**PROBLEM TO WORK ON:** Copy out each line of the data below in which "facebook" appears.

■ ■ ■ ■ ■

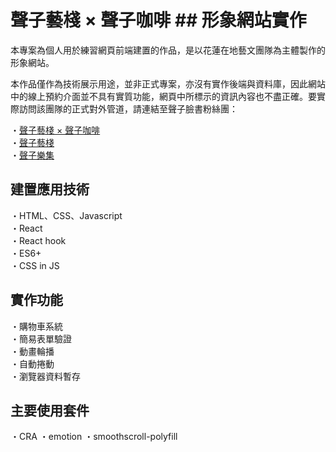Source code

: # 聲子藝棧 × 聲子咖啡 ## 形象網站實作

本專案為個人用於練習網頁前端建置的作品，是以花蓮在地藝文團隊為主體製作的形象網站。

本作品僅作為技術展示用途，並非正式專案，亦沒有實作後端與資料庫，因此網站中的線上預約介面並不具有實質功能，網頁中所標示的資訊內容也不盡正確。要實際訪問該團隊的正式對外管道，請連結至聲子臉書粉絲團：

・[聲子藝棧 × 聲子咖啡](https://www.facebook.com/phononartsncafe2020)  
・[聲子藝棧](https://www.facebook.com/phononarts)  
・[聲子樂集](https://www.facebook.com/phononmusicart)

## 建置應用技術

・HTML、CSS、Javascript  
・React  
・React hook  
・ES6+  
・CSS in JS

## 實作功能

・購物車系統  
・簡易表單驗證  
・動畫輪播  
・自動捲動  
・瀏覽器資料暫存

## 主要使用套件

・CRA
・emotion
・smoothscroll-polyfill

■ ■ ■ ■ ■

**ANSWER AREA:**
・[聲子藝棧 × 聲子咖啡](https://www.facebook.com/phononartsncafe2020)  
・[聲子藝棧](https://www.facebook.com/phononarts)  
・[聲子樂集](https://www.facebook.com/phononmusicart)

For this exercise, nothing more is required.